I have always had a hard time grasping how John could see the ugly crucifixion as the moment of Jesus’ glorification, and, for that matter, of God’s glorification. Were not the resurrection and the ascension really the moments of glorification? The crucifixion has seemed to me to be the moment of greatest degradation.

I could never understand this viewpoint of John’s Gospel until I saw this image in the St. John’s Bible. Here is the glory of Jesus shining brightly in the very moment of the crucifixion. The glory is there, but is veiled to our uncleansed eyes. For it is at this moment that the love of God for humanity and for all creation reaches its moment of greatest depth. The love of God is the glory of God, and that love reaches its ultimate expression in the death on the cross.
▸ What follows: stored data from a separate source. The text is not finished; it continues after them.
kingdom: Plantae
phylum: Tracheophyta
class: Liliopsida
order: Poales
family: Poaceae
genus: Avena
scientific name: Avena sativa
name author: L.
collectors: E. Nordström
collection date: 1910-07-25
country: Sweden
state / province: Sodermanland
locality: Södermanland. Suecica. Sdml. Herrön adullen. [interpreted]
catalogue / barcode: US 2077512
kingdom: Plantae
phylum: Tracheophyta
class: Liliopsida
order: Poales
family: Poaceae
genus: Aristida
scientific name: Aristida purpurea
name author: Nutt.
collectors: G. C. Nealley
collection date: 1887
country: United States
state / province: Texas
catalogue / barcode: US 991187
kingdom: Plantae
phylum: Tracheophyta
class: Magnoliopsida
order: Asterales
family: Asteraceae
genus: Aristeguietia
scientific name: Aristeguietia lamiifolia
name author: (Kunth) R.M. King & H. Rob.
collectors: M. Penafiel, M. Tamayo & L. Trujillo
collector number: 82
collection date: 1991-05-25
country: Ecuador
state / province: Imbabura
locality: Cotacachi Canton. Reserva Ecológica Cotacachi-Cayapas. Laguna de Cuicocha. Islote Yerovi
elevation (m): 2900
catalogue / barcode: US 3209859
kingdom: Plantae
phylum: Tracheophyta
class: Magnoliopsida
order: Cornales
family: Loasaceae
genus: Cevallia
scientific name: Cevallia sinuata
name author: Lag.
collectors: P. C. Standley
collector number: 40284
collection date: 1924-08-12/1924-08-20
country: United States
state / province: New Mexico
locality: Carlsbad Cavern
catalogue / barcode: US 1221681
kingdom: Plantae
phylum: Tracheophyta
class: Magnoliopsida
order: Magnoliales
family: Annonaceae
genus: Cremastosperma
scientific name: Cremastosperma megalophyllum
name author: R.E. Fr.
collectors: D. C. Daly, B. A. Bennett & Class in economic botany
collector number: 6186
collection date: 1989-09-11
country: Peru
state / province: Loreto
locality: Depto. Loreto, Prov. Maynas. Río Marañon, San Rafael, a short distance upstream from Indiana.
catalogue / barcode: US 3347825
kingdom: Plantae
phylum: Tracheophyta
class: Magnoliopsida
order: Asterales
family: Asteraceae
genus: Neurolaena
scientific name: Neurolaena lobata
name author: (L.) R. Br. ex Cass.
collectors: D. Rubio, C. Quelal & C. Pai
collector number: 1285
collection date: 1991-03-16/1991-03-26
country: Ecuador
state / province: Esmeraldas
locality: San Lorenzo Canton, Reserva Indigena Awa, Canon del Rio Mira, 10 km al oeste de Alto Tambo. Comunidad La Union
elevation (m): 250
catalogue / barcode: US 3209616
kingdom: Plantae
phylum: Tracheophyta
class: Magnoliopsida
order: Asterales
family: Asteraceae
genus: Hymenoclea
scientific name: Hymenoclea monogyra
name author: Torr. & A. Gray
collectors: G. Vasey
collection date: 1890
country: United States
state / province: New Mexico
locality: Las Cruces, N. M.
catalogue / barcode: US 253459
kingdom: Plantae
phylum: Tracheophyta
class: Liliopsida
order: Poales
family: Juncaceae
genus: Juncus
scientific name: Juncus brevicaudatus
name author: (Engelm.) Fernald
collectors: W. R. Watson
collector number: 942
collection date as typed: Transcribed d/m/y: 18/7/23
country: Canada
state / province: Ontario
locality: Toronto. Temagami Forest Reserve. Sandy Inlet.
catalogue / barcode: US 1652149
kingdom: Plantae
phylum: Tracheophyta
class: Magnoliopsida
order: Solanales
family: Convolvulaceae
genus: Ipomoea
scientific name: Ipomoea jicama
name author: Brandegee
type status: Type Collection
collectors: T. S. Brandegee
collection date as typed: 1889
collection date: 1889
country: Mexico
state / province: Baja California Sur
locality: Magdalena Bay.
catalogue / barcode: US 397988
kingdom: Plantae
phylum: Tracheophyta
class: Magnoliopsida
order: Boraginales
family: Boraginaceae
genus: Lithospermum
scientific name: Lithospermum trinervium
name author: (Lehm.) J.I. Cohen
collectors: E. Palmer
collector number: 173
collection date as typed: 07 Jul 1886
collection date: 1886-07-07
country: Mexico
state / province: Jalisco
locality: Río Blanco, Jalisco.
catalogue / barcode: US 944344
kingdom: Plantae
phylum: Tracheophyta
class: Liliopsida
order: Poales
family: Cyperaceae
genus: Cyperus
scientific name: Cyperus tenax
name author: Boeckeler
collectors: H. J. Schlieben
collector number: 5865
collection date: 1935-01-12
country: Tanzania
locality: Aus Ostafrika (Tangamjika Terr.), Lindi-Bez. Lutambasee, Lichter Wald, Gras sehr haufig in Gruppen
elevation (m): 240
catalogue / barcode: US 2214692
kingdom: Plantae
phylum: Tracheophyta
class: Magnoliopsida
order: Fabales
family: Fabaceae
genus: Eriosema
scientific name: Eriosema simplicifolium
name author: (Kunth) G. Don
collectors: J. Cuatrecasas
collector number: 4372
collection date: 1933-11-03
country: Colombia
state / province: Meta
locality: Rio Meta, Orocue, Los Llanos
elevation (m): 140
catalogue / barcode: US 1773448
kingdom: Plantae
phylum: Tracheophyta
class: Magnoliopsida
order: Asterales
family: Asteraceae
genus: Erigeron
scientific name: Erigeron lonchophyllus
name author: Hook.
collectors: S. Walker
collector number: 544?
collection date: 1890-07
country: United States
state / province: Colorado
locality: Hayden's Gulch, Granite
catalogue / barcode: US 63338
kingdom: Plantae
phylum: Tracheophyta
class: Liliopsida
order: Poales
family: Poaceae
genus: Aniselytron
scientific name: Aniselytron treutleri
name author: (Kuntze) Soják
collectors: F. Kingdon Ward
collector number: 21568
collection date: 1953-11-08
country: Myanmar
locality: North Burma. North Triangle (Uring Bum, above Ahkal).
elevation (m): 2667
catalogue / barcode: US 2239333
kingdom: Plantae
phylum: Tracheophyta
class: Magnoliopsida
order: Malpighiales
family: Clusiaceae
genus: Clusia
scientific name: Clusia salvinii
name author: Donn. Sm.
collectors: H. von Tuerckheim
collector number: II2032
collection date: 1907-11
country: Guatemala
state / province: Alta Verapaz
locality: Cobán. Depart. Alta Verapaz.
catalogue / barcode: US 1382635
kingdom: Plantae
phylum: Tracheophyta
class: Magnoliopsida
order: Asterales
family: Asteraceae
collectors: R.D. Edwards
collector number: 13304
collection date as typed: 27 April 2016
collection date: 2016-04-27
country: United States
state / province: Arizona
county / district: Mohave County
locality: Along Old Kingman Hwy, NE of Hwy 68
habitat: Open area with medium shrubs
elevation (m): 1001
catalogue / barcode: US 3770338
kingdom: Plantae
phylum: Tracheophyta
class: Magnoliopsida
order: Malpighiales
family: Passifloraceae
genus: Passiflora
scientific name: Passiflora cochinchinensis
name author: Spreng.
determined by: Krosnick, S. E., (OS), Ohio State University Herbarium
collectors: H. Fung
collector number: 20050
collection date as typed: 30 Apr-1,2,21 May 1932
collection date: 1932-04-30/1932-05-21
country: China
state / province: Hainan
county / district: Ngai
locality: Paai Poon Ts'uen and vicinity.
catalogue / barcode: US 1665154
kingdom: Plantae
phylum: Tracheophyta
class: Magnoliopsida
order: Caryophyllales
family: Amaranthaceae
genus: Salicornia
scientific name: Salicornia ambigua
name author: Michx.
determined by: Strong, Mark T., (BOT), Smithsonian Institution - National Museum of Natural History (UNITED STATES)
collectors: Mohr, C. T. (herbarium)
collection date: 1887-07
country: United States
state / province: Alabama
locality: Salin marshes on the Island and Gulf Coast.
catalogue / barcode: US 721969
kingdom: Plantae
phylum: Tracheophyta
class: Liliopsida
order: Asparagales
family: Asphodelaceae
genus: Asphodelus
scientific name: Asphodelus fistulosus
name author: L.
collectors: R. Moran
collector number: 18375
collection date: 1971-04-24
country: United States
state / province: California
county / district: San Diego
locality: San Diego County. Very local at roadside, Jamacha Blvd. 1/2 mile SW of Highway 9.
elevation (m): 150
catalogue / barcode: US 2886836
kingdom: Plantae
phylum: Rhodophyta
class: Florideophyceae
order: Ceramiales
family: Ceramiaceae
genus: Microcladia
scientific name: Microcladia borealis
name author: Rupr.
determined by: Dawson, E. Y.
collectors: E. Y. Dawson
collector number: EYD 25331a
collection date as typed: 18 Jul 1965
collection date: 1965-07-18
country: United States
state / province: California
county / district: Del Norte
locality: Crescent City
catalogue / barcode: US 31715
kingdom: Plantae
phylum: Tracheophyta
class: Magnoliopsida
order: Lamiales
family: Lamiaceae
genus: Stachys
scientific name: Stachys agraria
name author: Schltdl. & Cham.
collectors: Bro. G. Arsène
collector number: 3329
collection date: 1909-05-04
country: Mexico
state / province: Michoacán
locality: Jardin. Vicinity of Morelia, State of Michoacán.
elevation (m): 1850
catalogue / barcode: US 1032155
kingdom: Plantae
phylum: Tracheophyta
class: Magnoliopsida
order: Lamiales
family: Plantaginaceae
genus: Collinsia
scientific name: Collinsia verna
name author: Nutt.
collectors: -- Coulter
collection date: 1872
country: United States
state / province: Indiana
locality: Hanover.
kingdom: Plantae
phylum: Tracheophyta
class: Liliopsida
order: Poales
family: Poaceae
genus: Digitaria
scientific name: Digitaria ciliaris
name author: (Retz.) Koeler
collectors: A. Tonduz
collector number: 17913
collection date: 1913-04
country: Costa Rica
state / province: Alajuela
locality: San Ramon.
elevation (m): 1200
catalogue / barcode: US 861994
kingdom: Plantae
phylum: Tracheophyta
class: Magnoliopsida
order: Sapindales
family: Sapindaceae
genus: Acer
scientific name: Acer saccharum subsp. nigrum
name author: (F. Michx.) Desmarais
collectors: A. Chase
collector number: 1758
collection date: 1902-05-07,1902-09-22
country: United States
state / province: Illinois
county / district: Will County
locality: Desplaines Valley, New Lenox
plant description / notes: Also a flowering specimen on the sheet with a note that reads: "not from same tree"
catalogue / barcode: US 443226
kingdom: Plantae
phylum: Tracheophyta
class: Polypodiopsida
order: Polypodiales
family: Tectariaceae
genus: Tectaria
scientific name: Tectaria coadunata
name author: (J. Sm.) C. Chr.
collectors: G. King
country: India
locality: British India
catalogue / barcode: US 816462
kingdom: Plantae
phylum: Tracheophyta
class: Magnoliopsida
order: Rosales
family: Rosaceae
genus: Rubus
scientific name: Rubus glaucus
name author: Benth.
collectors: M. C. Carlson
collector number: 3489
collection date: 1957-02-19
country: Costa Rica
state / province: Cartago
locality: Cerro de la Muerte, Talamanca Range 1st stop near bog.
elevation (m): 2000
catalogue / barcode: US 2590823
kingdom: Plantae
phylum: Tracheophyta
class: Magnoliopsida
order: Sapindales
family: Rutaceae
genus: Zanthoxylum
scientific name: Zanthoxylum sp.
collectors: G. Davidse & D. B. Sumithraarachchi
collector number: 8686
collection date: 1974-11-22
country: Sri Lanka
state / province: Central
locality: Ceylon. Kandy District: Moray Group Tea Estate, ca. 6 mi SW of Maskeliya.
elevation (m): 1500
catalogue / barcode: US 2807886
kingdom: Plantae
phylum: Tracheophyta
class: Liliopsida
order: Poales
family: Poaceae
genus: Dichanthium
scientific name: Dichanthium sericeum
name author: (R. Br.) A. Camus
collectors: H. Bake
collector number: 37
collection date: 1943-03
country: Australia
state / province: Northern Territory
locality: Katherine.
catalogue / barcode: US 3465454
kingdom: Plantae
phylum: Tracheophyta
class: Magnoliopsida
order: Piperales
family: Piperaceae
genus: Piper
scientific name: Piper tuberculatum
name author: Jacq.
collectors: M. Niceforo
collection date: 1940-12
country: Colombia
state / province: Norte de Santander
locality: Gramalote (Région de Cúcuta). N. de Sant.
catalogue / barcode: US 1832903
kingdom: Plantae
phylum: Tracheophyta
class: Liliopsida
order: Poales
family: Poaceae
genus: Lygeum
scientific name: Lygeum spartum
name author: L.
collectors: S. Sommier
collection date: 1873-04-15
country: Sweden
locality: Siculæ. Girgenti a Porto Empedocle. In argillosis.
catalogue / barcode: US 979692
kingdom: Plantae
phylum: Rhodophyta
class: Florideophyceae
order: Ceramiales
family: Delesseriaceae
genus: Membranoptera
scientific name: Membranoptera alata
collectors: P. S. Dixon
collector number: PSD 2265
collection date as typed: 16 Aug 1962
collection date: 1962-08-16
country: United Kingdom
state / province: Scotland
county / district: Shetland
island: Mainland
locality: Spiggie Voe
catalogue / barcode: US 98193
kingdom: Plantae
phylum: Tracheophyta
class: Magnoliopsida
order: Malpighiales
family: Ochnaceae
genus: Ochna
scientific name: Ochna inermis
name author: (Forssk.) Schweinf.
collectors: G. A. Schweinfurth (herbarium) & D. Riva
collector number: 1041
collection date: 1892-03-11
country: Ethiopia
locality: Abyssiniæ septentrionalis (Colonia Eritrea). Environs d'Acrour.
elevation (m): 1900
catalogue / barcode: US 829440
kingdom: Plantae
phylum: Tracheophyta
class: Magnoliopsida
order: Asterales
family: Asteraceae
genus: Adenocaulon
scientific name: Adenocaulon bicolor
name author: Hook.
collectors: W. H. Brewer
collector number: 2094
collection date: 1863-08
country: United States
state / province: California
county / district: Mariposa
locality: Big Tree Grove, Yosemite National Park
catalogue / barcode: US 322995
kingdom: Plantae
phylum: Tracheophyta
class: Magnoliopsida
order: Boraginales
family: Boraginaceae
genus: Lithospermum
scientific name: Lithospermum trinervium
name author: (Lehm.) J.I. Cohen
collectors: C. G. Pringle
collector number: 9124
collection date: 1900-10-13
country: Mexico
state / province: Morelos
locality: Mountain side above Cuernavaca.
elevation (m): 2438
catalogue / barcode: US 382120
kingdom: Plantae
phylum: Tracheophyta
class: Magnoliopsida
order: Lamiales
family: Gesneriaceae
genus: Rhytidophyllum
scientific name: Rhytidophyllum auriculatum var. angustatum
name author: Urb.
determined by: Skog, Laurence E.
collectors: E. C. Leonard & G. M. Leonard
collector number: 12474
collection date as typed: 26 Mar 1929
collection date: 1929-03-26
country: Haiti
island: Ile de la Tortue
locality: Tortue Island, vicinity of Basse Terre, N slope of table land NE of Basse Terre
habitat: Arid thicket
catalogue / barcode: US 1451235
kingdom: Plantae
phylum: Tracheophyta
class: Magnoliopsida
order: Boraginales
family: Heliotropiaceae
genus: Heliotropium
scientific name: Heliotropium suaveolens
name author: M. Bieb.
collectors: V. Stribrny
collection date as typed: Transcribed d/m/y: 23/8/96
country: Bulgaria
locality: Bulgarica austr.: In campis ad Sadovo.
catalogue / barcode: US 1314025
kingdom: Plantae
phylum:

Christianity has a long history of iconoclasm where the word is exalted as far superior to the image in conveying theological truth. It has provoked moments of tragic destruction of Christian visual art. In the Protestant churches where I grew up it was especially strong.

But it is a false dichotomy. Sometimes images convey a spiritual insight far better than do words. That certainly happened for me as I viewed this image of the crucifixion from the St. John’s Bible. The image was a divine revelation. For that I am deeply grateful to the artist, Donald Jackson.